My God, Cuphead still looks beautiful

Do you remember Cuphead? I remember Cuphead, because visions of it sing me to sleep each night. The game, which combines early-20th-century animation techniques and early-90s Treasure-style shooting, has been in the works for awhile. When I talked to Chad Moldenhauer, one of the pair of brothers that forms the center of the small team working on the game, last year, he told me they have visions for a full trilogy of games in the universe. This sounds great, but mostly, the game has existed as a couple of short, dazzling trailers.

Well, here’s a whole lot more of it. 

LET’S TALK BRASS TACKS. There is an aeroplane attacking a mermaid. There is a dragon. There are some ghosts on some real Swing You Sinners! shit. (watch that, if you haven’t) That a game so lovely was intended to evoke Japanese bullet-hell games always seemed a stretch, but the twirling plumes of flame in the air level do make you think of space management, perfect jumping, preciously conserved power-ups. 
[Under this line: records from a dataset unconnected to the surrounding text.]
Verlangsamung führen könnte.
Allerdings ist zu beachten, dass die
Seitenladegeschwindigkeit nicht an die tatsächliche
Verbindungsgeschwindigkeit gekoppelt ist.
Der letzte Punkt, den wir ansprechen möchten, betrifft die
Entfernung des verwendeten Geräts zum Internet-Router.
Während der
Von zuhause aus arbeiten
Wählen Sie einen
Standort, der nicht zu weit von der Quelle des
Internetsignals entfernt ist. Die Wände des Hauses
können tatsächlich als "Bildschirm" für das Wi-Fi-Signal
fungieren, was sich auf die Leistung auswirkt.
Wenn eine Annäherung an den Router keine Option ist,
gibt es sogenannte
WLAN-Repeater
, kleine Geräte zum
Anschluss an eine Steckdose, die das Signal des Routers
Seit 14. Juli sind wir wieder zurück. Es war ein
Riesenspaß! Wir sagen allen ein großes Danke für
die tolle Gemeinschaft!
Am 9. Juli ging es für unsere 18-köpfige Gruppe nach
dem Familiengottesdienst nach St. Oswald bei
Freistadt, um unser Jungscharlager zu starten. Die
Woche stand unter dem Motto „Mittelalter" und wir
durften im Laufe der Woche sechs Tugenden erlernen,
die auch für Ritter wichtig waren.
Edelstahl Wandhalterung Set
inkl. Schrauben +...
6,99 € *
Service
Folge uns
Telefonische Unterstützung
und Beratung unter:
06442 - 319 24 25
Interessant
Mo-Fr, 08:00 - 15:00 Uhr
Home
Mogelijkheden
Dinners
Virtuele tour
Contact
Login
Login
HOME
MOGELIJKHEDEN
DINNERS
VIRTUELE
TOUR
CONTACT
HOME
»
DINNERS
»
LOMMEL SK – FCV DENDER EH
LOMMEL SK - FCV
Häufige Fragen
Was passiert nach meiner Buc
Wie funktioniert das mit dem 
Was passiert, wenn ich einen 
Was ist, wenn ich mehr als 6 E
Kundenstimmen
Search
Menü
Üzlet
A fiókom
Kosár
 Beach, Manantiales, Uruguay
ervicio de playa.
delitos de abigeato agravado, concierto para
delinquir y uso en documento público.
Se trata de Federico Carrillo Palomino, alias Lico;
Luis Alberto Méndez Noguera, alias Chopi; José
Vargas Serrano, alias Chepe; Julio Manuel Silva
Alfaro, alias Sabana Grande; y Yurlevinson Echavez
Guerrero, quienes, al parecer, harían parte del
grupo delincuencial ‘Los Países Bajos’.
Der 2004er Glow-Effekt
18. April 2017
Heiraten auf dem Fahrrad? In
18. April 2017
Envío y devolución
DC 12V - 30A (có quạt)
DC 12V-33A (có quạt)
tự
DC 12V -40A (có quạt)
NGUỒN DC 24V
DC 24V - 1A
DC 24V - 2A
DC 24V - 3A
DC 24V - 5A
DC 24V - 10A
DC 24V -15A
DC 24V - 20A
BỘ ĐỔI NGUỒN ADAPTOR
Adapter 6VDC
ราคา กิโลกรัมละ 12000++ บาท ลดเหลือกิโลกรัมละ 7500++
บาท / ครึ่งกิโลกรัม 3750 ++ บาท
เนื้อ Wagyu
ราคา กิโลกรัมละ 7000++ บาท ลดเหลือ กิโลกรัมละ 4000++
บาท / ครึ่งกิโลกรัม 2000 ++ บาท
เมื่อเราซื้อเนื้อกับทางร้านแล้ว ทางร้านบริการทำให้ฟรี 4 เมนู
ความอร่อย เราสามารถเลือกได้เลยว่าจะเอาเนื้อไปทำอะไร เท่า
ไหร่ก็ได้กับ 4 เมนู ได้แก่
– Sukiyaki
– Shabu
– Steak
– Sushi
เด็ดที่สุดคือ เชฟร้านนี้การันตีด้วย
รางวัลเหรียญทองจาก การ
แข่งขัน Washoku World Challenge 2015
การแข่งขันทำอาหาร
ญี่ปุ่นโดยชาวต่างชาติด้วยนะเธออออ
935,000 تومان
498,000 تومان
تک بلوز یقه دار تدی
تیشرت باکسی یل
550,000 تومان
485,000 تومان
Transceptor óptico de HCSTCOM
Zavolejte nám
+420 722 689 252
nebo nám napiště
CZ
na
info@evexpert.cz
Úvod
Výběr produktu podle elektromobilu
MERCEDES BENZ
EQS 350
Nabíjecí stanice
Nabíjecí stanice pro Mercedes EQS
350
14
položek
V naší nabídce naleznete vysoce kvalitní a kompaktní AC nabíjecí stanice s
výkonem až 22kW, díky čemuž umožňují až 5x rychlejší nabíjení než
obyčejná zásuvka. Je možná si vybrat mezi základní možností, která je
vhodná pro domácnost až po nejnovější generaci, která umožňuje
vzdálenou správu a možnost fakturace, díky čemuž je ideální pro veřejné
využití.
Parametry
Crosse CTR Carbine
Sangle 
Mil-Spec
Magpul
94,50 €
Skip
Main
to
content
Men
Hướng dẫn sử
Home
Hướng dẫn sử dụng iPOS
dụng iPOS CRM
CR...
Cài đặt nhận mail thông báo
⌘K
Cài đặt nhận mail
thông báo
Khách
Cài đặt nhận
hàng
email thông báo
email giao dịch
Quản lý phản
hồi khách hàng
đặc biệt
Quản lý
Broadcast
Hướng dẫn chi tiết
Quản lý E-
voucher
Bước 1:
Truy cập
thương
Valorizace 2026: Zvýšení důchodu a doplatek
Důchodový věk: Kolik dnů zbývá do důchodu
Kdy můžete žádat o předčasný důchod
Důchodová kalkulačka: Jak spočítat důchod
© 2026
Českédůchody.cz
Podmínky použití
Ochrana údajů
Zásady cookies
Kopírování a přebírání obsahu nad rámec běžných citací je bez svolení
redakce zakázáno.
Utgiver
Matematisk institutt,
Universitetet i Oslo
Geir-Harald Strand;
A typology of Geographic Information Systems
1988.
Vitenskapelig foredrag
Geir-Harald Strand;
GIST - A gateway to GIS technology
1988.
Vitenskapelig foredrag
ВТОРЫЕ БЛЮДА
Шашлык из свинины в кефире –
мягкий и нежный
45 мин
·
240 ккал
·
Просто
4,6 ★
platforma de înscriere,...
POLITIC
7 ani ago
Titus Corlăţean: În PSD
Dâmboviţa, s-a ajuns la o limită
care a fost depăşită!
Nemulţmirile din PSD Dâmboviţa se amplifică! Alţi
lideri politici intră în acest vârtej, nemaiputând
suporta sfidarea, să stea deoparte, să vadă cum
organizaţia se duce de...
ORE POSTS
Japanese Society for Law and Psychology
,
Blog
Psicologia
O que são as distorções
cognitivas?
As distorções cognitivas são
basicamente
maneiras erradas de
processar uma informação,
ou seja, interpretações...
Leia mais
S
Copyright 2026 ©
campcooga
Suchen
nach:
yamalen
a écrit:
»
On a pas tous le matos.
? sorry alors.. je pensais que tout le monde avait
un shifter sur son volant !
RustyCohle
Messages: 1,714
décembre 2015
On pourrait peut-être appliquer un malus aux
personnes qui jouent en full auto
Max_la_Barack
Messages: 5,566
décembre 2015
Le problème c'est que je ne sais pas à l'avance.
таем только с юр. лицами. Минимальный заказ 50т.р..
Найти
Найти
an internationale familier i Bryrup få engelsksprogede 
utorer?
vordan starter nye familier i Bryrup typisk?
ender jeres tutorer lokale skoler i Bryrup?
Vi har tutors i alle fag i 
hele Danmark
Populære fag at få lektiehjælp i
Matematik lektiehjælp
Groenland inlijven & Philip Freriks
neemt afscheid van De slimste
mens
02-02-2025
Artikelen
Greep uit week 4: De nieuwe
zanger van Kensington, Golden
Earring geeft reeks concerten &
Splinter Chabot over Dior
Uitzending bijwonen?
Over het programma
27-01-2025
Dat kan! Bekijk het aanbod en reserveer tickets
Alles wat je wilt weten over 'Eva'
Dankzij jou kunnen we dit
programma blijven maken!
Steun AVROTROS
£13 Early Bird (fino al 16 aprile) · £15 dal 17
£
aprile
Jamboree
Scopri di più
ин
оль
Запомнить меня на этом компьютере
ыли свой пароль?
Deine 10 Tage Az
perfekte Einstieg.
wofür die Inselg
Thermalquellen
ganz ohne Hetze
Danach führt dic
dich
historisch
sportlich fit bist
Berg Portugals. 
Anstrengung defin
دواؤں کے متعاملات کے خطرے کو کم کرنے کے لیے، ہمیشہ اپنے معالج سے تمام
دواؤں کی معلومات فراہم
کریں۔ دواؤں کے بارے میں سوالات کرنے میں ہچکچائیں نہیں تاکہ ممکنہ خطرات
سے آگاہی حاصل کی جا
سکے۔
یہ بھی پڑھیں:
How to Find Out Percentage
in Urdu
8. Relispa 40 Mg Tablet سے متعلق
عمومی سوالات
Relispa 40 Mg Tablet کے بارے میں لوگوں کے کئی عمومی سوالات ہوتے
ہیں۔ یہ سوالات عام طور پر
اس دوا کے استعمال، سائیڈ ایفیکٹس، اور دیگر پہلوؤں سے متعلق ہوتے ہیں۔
All the crazier, then, that this is literally a hand-crafted videogame. As I wrote last year: 

Just to be clear: they’re really doing it, animating this thing with the same scrupulous, hand-wrecking intensity that teams of Disney animators used to create those swells of water in the ’30s. The process is as important as the finished project. Chad hand-draws everything, paints the backgrounds himself, and helps out on game design, which Jared handles the rest of the way. (Chad does use Photoshop to color in the characters, a single concession to reality.) Studio MDHR has grown to also include a developer, in Romania, an animator in Brooklyn, and a jazz musician, also in Ontario, who is recording all of his music via analogue means. The result is a sort of artistic time travel: “We’re trying to keep everything as if in the 30s they were making a game,” Chad says.